He had correctly assessed this fear from her expression. 

“Do you remember what I told you on our way here?” 

Her lips smoothed over her teeth. It felt like forever ago, but it was an hour at most, if even that. It was such a strange phrase, however, that it came back to mind. 

“’Stay close until I tell you to stay?’” she pondered. 

“Precisely.” He turned his head, back facing her once more. “I will return very soon.” 

And with that, the ink man trudged out of the doorway and out of her sight. 

The dread that swallowed her heart was muted by the sound of footsteps etching the outside of the room. They led across her and then…upward. 

And then there was an echo as his last step led him into the recording studio once more. 

A brief search placed the entrance near the Bendy cutout that had eyed her this whole time, but not quite there. A few feet closer to the upper corner ahead was another opening; a film projector was aimed over her head like a machine gun as Sammy’s shiny chest deceived his otherwise camouflaged physique in the shadows. 

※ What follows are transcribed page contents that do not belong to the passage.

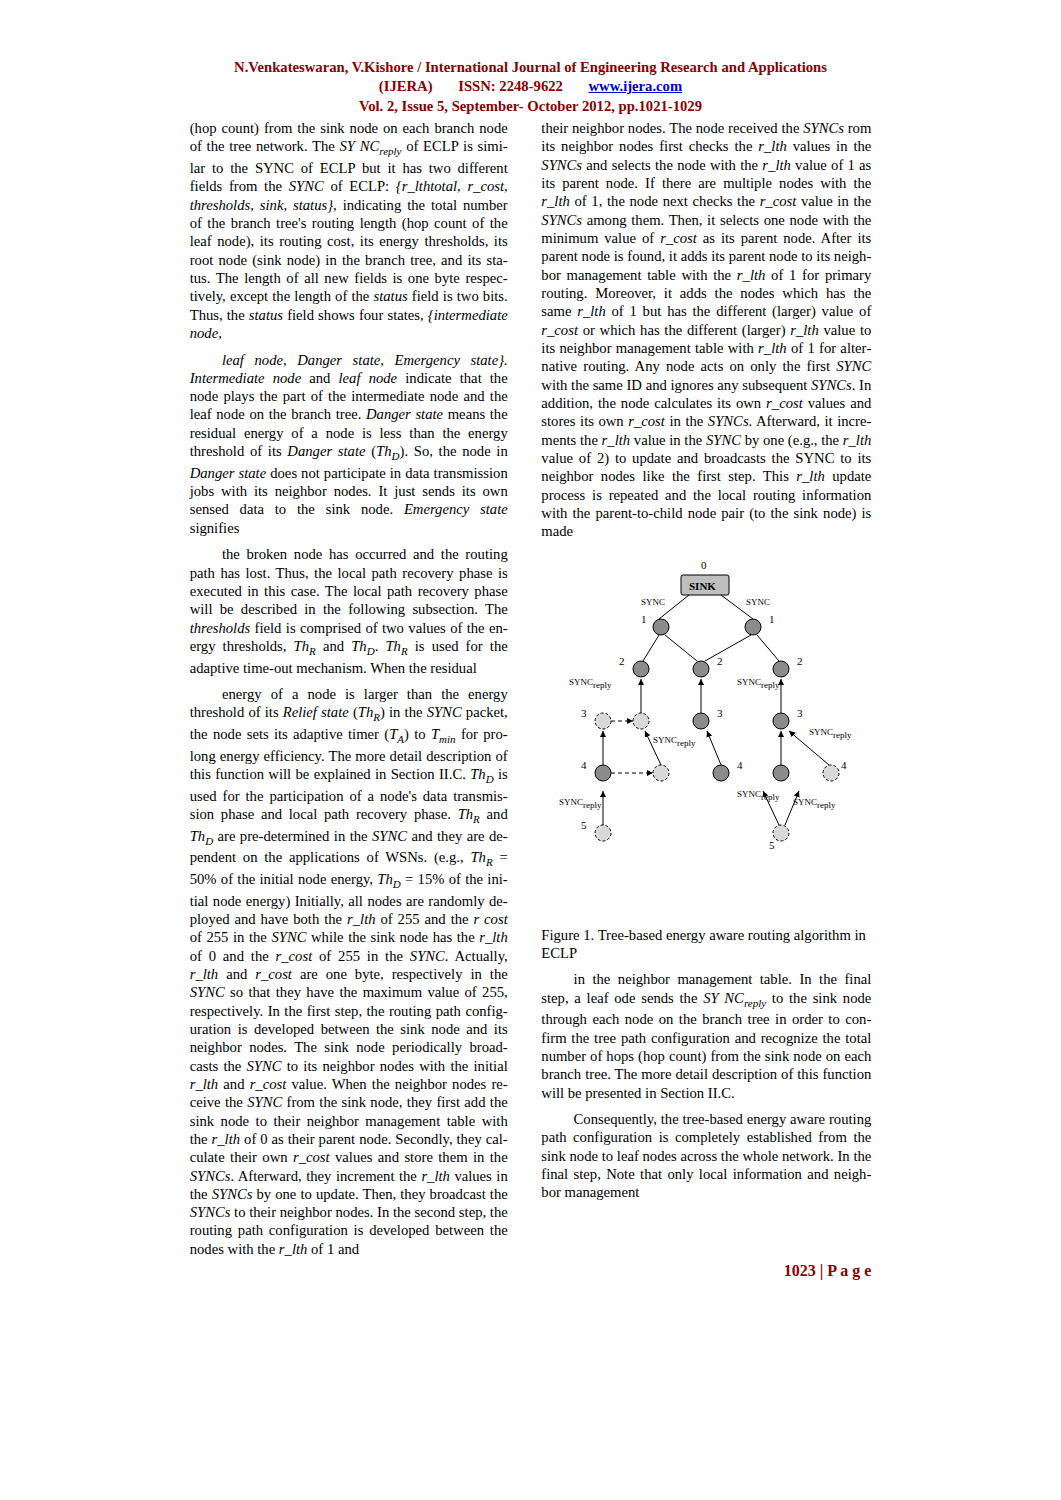N.Venkateswaran, V.Kishore / International Journal of Engineering Research and Applications (IJERA) ISSN: 2248-9622 www.ijera.com
Vol. 2, Issue 5, September- October 2012, pp.1021-1029
(hop count) from the sink node on each branch node of the tree network. The SY NCreply of ECLP is similar to the SYNC of ECLP but it has two different fields from the SYNC of ECLP: {r_lthtotal, r_cost, thresholds, sink, status}, indicating the total number of the branch tree's routing length (hop count of the leaf node), its routing cost, its energy thresholds, its root node (sink node) in the branch tree, and its status. The length of all new fields is one byte respectively, except the length of the status field is two bits. Thus, the status field shows four states, {intermediate node,
leaf node, Danger state, Emergency state}. Intermediate node and leaf node indicate that the node plays the part of the intermediate node and the leaf node on the branch tree. Danger state means the residual energy of a node is less than the energy threshold of its Danger state (ThD). So, the node in Danger state does not participate in data transmission jobs with its neighbor nodes. It just sends its own sensed data to the sink node. Emergency state signifies
the broken node has occurred and the routing path has lost. Thus, the local path recovery phase is executed in this case. The local path recovery phase will be described in the following subsection. The thresholds field is comprised of two values of the energy thresholds, ThR and ThD. ThR is used for the adaptive time-out mechanism. When the residual
energy of a node is larger than the energy threshold of its Relief state (ThR) in the SYNC packet, the node sets its adaptive timer (TA) to Tmin for prolong energy efficiency. The more detail description of this function will be explained in Section II.C. ThD is used for the participation of a node's data transmission phase and local path recovery phase. ThR and ThD are pre-determined in the SYNC and they are dependent on the applications of WSNs. (e.g., ThR = 50% of the initial node energy, ThD = 15% of the initial node energy) Initially, all nodes are randomly deployed and have both the r_lth of 255 and the r cost of 255 in the SYNC while the sink node has the r_lth of 0 and the r_cost of 255 in the SYNC. Actually, r_lth and r_cost are one byte, respectively in the SYNC so that they have the maximum value of 255, respectively. In the first step, the routing path configuration is developed between the sink node and its neighbor nodes. The sink node periodically broadcasts the SYNC to its neighbor nodes with the initial r_lth and r_cost value. When the neighbor nodes receive the SYNC from the sink node, they first add the sink node to their neighbor management table with the r_lth of 0 as their parent node. Secondly, they calculate their own r_cost values and store them in the SYNCs. Afterward, they increment the r_lth values in the SYNCs by one to update. Then, they broadcast the SYNCs to their neighbor nodes. In the second step, the routing path configuration is developed between the nodes with the r_lth of 1 and
their neighbor nodes. The node received the SYNCs rom its neighbor nodes first checks the r_lth values in the SYNCs and selects the node with the r_lth value of 1 as its parent node. If there are multiple nodes with the r_lth of 1, the node next checks the r_cost value in the SYNCs among them. Then, it selects one node with the minimum value of r_cost as its parent node. After its parent node is found, it adds its parent node to its neighbor management table with the r_lth of 1 for primary routing. Moreover, it adds the nodes which has the same r_lth of 1 but has the different (larger) value of r_cost or which has the different (larger) r_lth value to its neighbor management table with r_lth of 1 for alternative routing. Any node acts on only the first SYNC with the same ID and ignores any subsequent SYNCs. In addition, the node calculates its own r_cost values and stores its own r_cost in the SYNCs. Afterward, it increments the r_lth value in the SYNC by one (e.g., the r_lth value of 2) to update and broadcasts the SYNC to its neighbor nodes like the first step. This r_lth update process is repeated and the local routing information with the parent-to-child node pair (to the sink node) is made
0 SINK SYNC SYNC 1 1 2 2 2 SYNC reply SYNC reply 3 3 3 SYNC reply SYNC reply 4 4 4 SYNC reply SYNC reply SYNC reply 5 5
Figure 1. Tree-based energy aware routing algorithm in ECLP
in the neighbor management table. In the final step, a leaf ode sends the SY NCreply to the sink node through each node on the branch tree in order to confirm the tree path configuration and recognize the total number of hops (hop count) from the sink node on each branch tree. The more detail description of this function will be presented in Section II.C.
Consequently, the tree-based energy aware routing path configuration is completely established from the sink node to leaf nodes across the whole network. In the final step, Note that only local information and neighbor management
1023 | P a g e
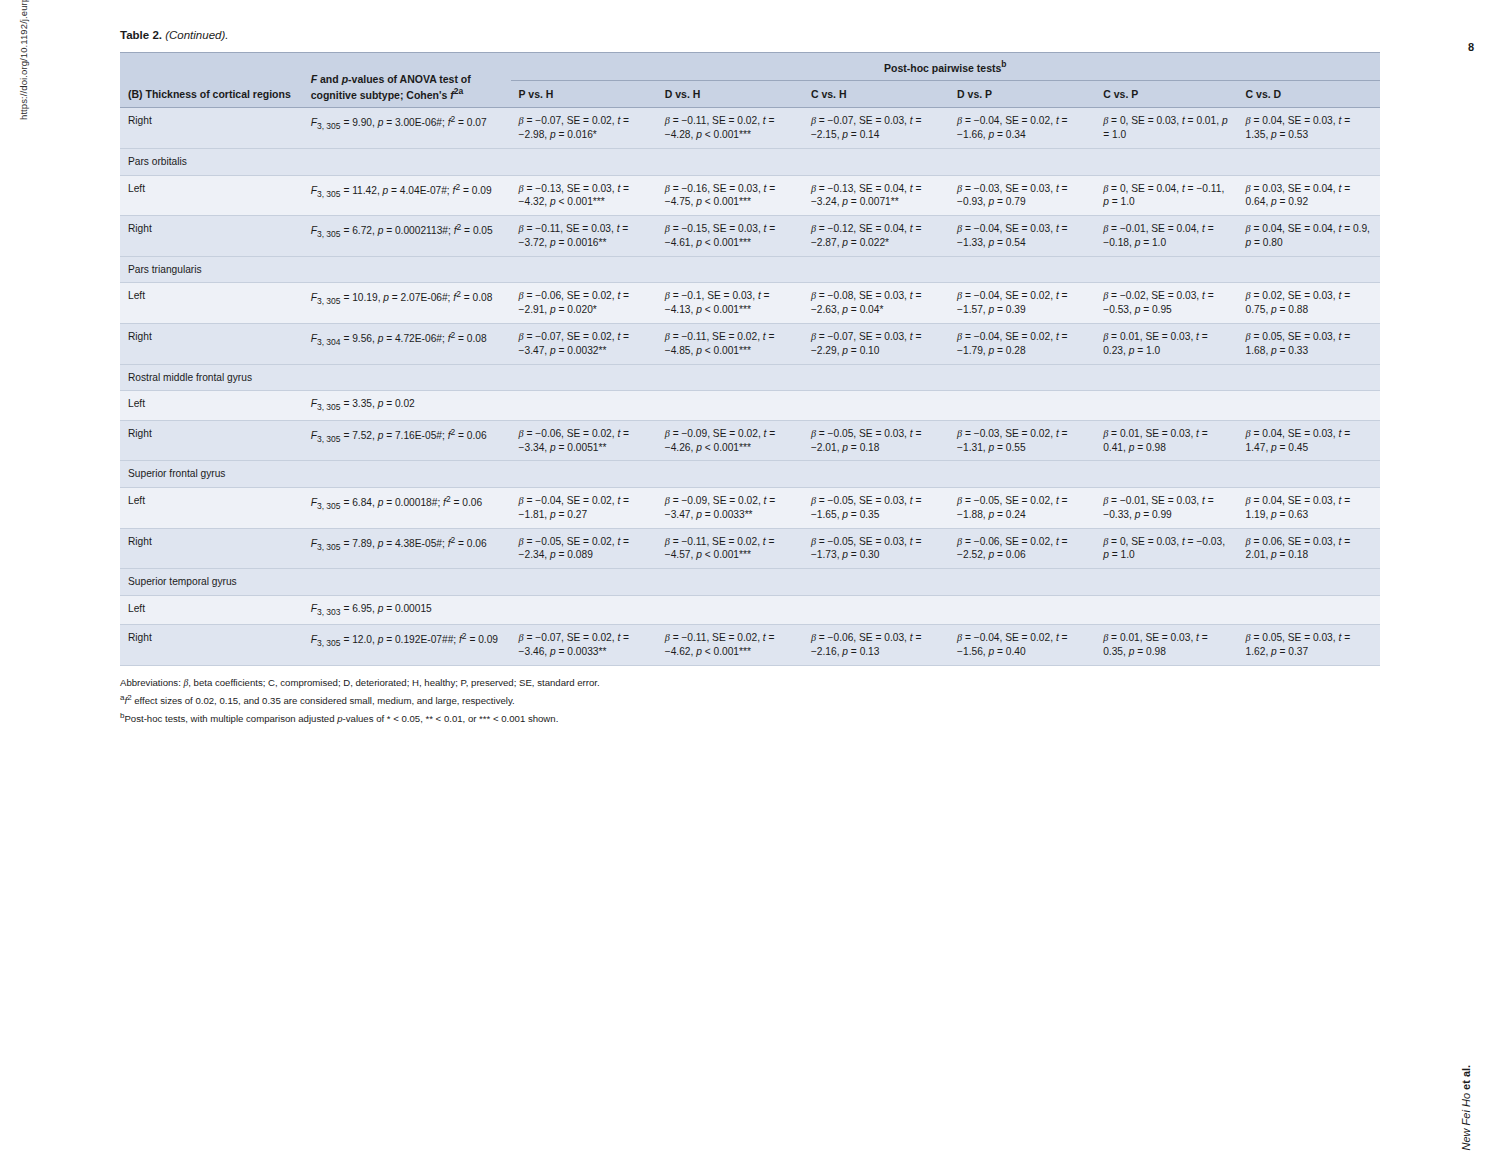https://doi.org/10.1192/j.eurpsy.2023.36 Published online by Cambridge University Press
8
New Fei Ho et al.
Table 2. (Continued).
| (B) Thickness of cortical regions | F and p -values of ANOVA test of cognitive subtype; Cohen's f 2a | Post-hoc pairwise tests b |
| --- | --- | --- |
| P vs. H | D vs. H | C vs. H | D vs. P | C vs. P | C vs. D |
| Right | F 3, 305 = 9.90, p = 3.00E-06#; f 2 = 0.07 | β = −0.07, SE = 0.02, t = −2.98, p = 0.016* | β = −0.11, SE = 0.02, t = −4.28, p < 0.001*** | β = −0.07, SE = 0.03, t = −2.15, p = 0.14 | β = −0.04, SE = 0.02, t = −1.66, p = 0.34 | β = 0, SE = 0.03, t = 0.01, p = 1.0 | β = 0.04, SE = 0.03, t = 1.35, p = 0.53 |
| Pars orbitalis | | | | | | | |
| Left | F 3, 305 = 11.42, p = 4.04E-07#; f 2 = 0.09 | β = −0.13, SE = 0.03, t = −4.32, p < 0.001*** | β = −0.16, SE = 0.03, t = −4.75, p < 0.001*** | β = −0.13, SE = 0.04, t = −3.24, p = 0.0071** | β = −0.03, SE = 0.03, t = −0.93, p = 0.79 | β = 0, SE = 0.04, t = −0.11, p = 1.0 | β = 0.03, SE = 0.04, t = 0.64, p = 0.92 |
| Right | F 3, 305 = 6.72, p = 0.0002113#; f 2 = 0.05 | β = −0.11, SE = 0.03, t = −3.72, p = 0.0016** | β = −0.15, SE = 0.03, t = −4.61, p < 0.001*** | β = −0.12, SE = 0.04, t = −2.87, p = 0.022* | β = −0.04, SE = 0.03, t = −1.33, p = 0.54 | β = −0.01, SE = 0.04, t = −0.18, p = 1.0 | β = 0.04, SE = 0.04, t = 0.9, p = 0.80 |
| Pars triangularis | | | | | | | |
| Left | F 3, 305 = 10.19, p = 2.07E-06#; f 2 = 0.08 | β = −0.06, SE = 0.02, t = −2.91, p = 0.020* | β = −0.1, SE = 0.03, t = −4.13, p < 0.001*** | β = −0.08, SE = 0.03, t = −2.63, p = 0.04* | β = −0.04, SE = 0.02, t = −1.57, p = 0.39 | β = −0.02, SE = 0.03, t = −0.53, p = 0.95 | β = 0.02, SE = 0.03, t = 0.75, p = 0.88 |
| Right | F 3, 304 = 9.56, p = 4.72E-06#; f 2 = 0.08 | β = −0.07, SE = 0.02, t = −3.47, p = 0.0032** | β = −0.11, SE = 0.02, t = −4.85, p < 0.001*** | β = −0.07, SE = 0.03, t = −2.29, p = 0.10 | β = −0.04, SE = 0.02, t = −1.79, p = 0.28 | β = 0.01, SE = 0.03, t = 0.23, p = 1.0 | β = 0.05, SE = 0.03, t = 1.68, p = 0.33 |
| Rostral middle frontal gyrus | | | | | | | |
| Left | F 3, 305 = 3.35, p = 0.02 | | | | | | |
| Right | F 3, 305 = 7.52, p = 7.16E-05#; f 2 = 0.06 | β = −0.06, SE = 0.02, t = −3.34, p = 0.0051** | β = −0.09, SE = 0.02, t = −4.26, p < 0.001*** | β = −0.05, SE = 0.03, t = −2.01, p = 0.18 | β = −0.03, SE = 0.02, t = −1.31, p = 0.55 | β = 0.01, SE = 0.03, t = 0.41, p = 0.98 | β = 0.04, SE = 0.03, t = 1.47, p = 0.45 |
| Superior frontal gyrus | | | | | | | |
| Left | F 3, 305 = 6.84, p = 0.00018#; f 2 = 0.06 | β = −0.04, SE = 0.02, t = −1.81, p = 0.27 | β = −0.09, SE = 0.02, t = −3.47, p = 0.0033** | β = −0.05, SE = 0.03, t = −1.65, p = 0.35 | β = −0.05, SE = 0.02, t = −1.88, p = 0.24 | β = −0.01, SE = 0.03, t = −0.33, p = 0.99 | β = 0.04, SE = 0.03, t = 1.19, p = 0.63 |
| Right | F 3, 305 = 7.89, p = 4.38E-05#; f 2 = 0.06 | β = −0.05, SE = 0.02, t = −2.34, p = 0.089 | β = −0.11, SE = 0.02, t = −4.57, p < 0.001*** | β = −0.05, SE = 0.03, t = −1.73, p = 0.30 | β = −0.06, SE = 0.02, t = −2.52, p = 0.06 | β = 0, SE = 0.03, t = −0.03, p = 1.0 | β = 0.06, SE = 0.03, t = 2.01, p = 0.18 |
| Superior temporal gyrus | | | | | | | |
| Left | F 3, 303 = 6.95, p = 0.00015 | | | | | | |
| Right | F 3, 305 = 12.0, p = 0.192E-07##; f 2 = 0.09 | β = −0.07, SE = 0.02, t = −3.46, p = 0.0033** | β = −0.11, SE = 0.02, t = −4.62, p < 0.001*** | β = −0.06, SE = 0.03, t = −2.16, p = 0.13 | β = −0.04, SE = 0.02, t = −1.56, p = 0.40 | β = 0.01, SE = 0.03, t = 0.35, p = 0.98 | β = 0.05, SE = 0.03, t = 1.62, p = 0.37 |
Abbreviations: β, beta coefficients; C, compromised; D, deteriorated; H, healthy; P, preserved; SE, standard error.
af2 effect sizes of 0.02, 0.15, and 0.35 are considered small, medium, and large, respectively.
bPost-hoc tests, with multiple comparison adjusted p-values of * < 0.05, ** < 0.01, or *** < 0.001 shown.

She could barely hear him say, “Watch.” 

_Pah-clunk._

A bright stream of light scattered overhead, barely skimming her hair. By the time she realized he was gone, he was already back- by her side. 

And then behind her. 

_Bumm…_

A low note tinged the air. It barely hung before it was interrupted. 

_Tunk._

She turned again, but not in time. 

_Bing!_

A tinny noise rang about. She barely caught Sammy set something down as he ran to the opposite corner. She didn’t know he could move this fast. 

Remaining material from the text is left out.